演武场边的喝彩声渐渐低了下去,观战的府兵们看着场中三人的狼狈模样,皆是早习以为常了。
毕竟,这个场面,数月来已经出现了许多次.....
叶逐溪收了长枪,眉峰微微蹙起,右手持枪拄在地上,枪杆抵着黄土,发出一声沉闷的轻响。

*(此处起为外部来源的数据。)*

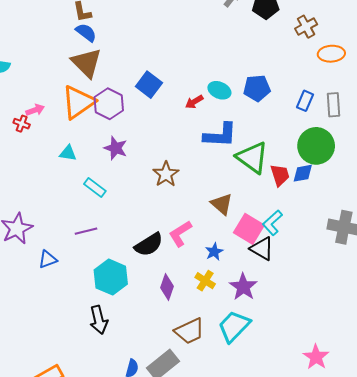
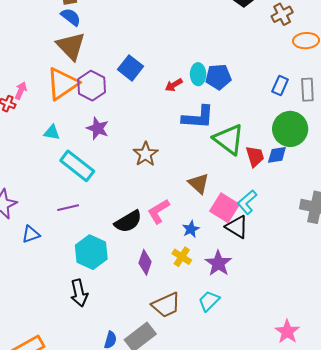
blue pentagon: (257, 88) -> (218, 77), moved
cyan ellipse: (219, 90) -> (198, 74), turned 65
pink arrow: (35, 110) -> (21, 91), turned -48
cyan rectangle: (95, 187) -> (77, 166), size x1.6
cyan trapezoid: (234, 326) -> (209, 301), size x0.7

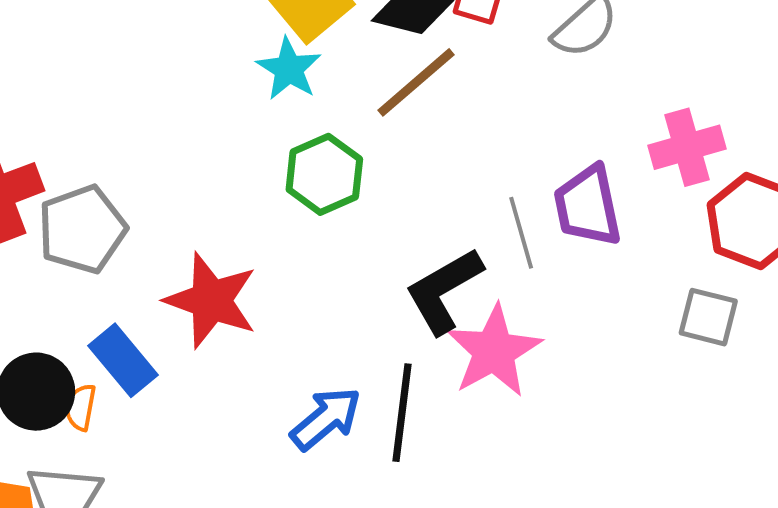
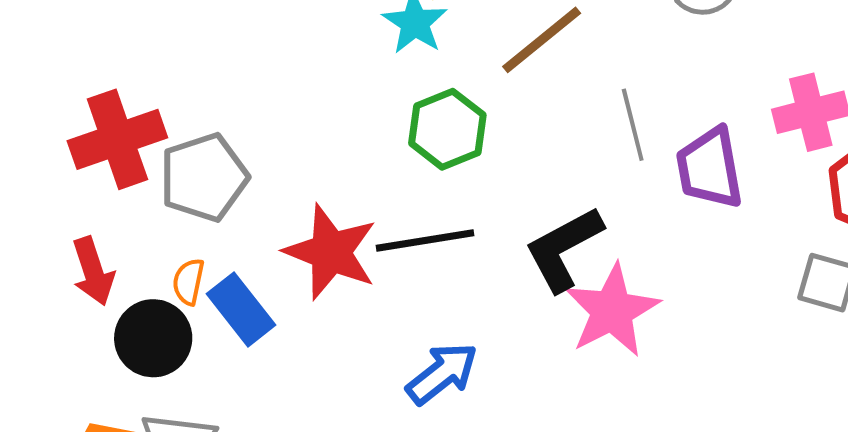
gray line: (521, 233) -> (633, 125), moved
orange semicircle: (80, 407) -> (188, 282), moved
black line: (402, 413) -> (425, 240), moved, turned 72

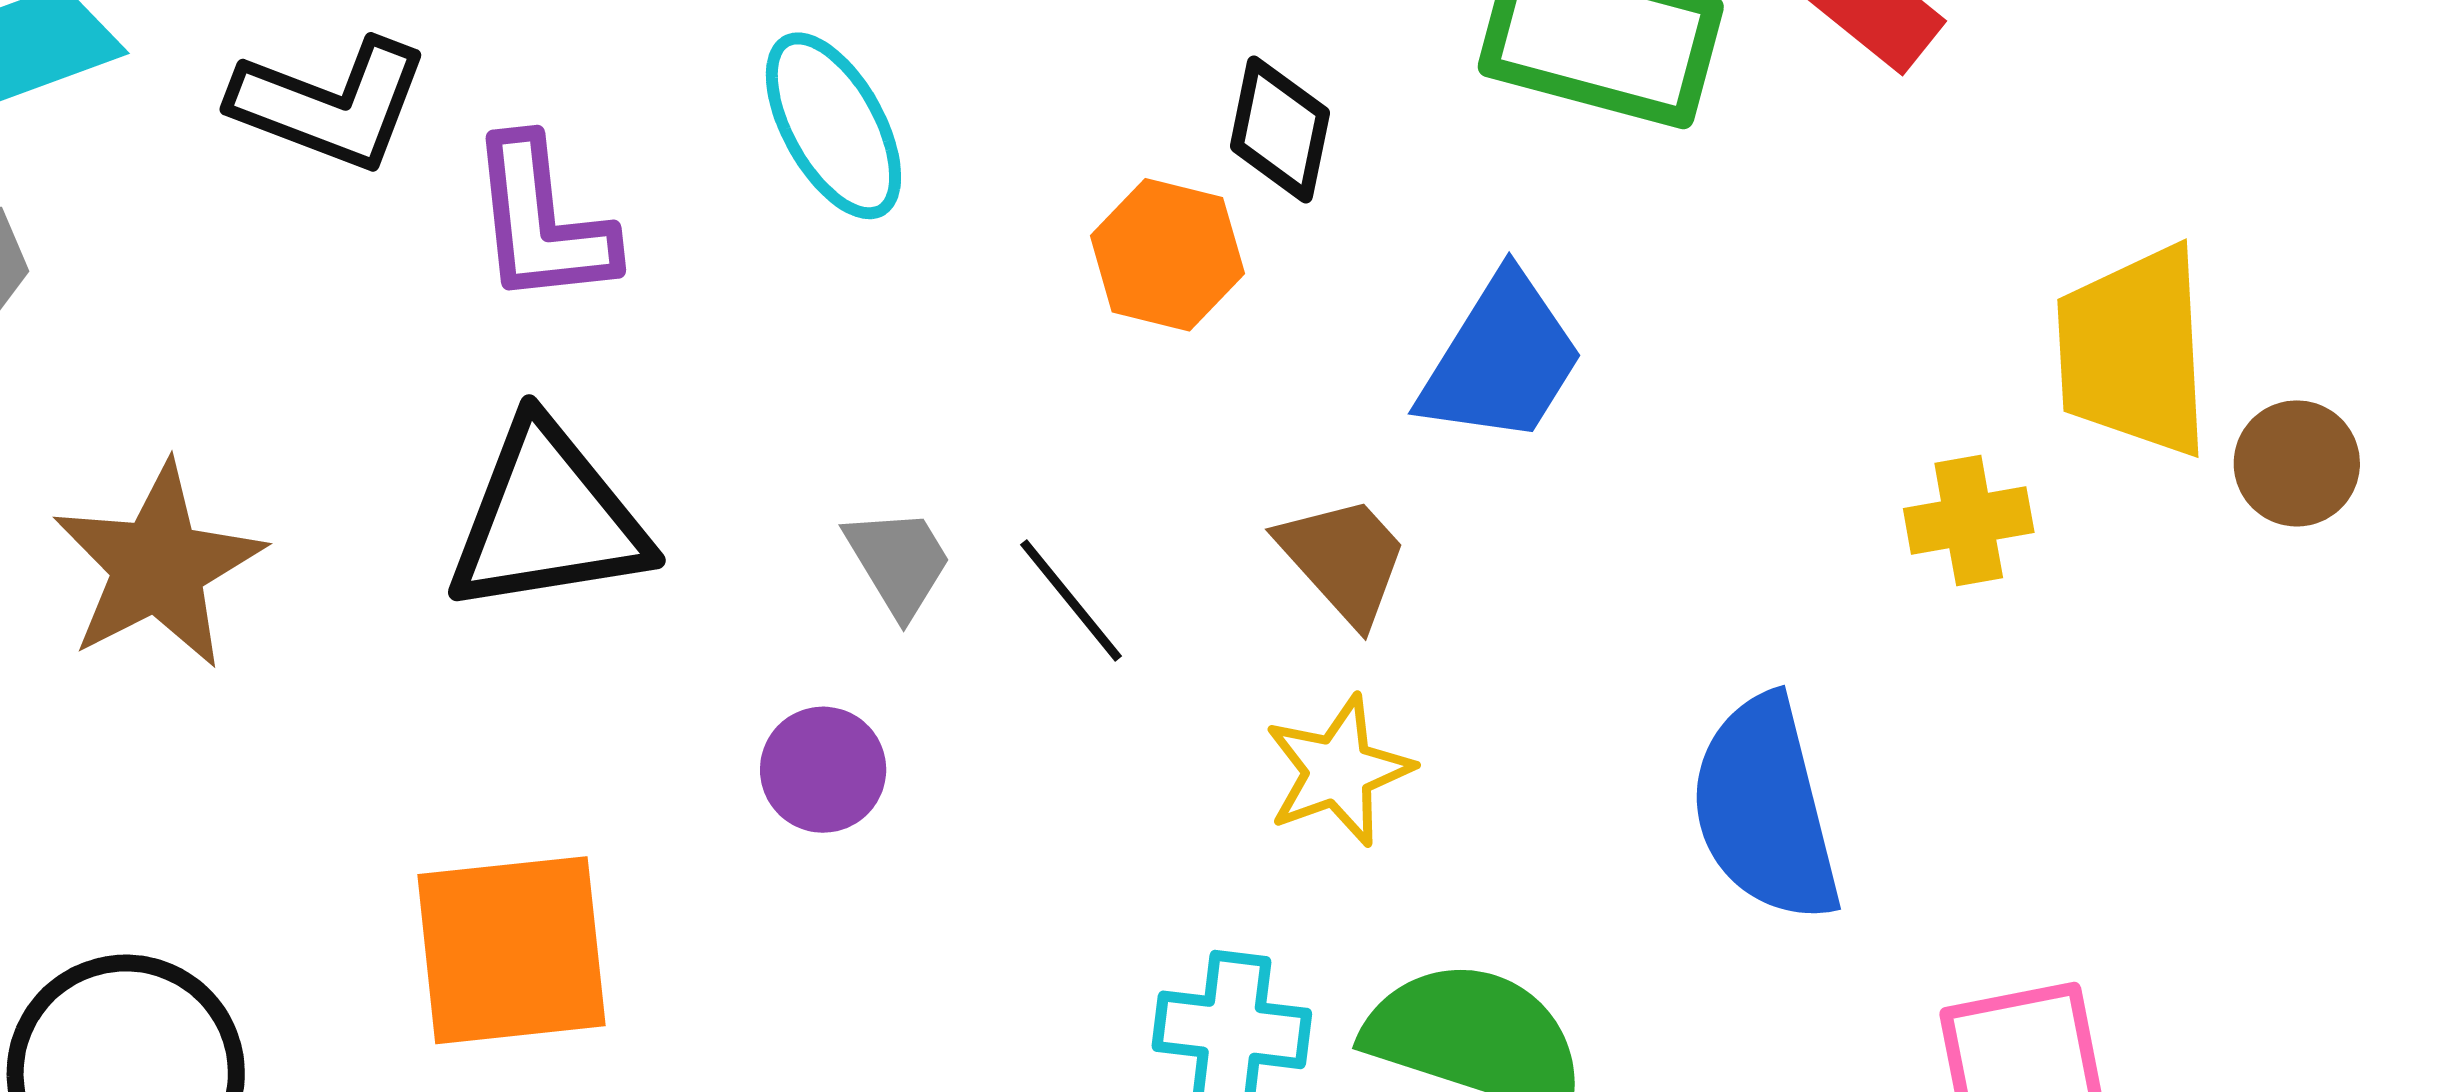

她望着三人那副筋疲力尽的模样,清亮的声音带着几分未尽兴的遗憾,朗声道:“男人不能说不行!再战!”
说罢,又扬声鼓励:“你们的合击之术颇有章法,只是力道稍逊,再坚持片刻,未必不能寻到我的破绽!”
三个府兵闻言,皆是面面相觑,看着对面端坐马背、玄甲染尘却依旧熠熠生辉的叶逐溪,脸上满是苦笑。
先前的缠斗,已是耗尽了他们浑身的力气,此刻只觉手臂酸痛得连马槊都握不住,哪里还有再战的勇气?
为首的府兵抬手抹了把脸上的汗水,苦笑着拱手:“叶将军,我认输了!”
另外两人也连忙跟着拱手,语气恳切:“您放过我等吧!”
“着实不是您的对手!”
话音落,三人竟是齐齐翻身下马,朝着叶逐溪躬身行了一礼,姿态恭敬又狼狈。
叶逐溪看着三人那副毫无再战之意的模样,无奈地轻叹了一声,收了长枪:“罢了!”
她调转马头,缰绳轻抖,乌黑战马便踏着稳健的步子,朝着场边的观战台行去。
行至陈宴等人面前,叶逐溪勒住马缰,目光落在负手而立的陈宴身上,眉梢眼角带着几分未散的战意,兴致盎然地问道:“陈大将军,站在场边观战有何乐趣?”
“要不上场与本将一战,如何?”
陈宴闻言,嘴角微微上扬,俊朗的面容上漾起一抹浅笑,望着叶逐溪那汗湿的额发与明亮的眼眸,缓缓开口:“叶将军,你方才大战消耗颇大,本公此时登场较量,哪怕赢了也是胜之不武!”
说罢,略一沉吟,提议道:“不妨先下马歇会儿,恢复恢复,你我再战,可好?”
叶逐溪闻言,低头看了看自己微微发颤的手腕。
方才大战,她看似轻松,实则也已耗了不少力气。
她略作思索,便点了点头:“好!”
话音落,利落翻身下马,动作干脆利落,丝毫不见半分娇弱。
抬手解下身上的玄甲,甲片碰撞的脆响中,露出了内里的银红色软甲,衬得身姿愈发挺拔。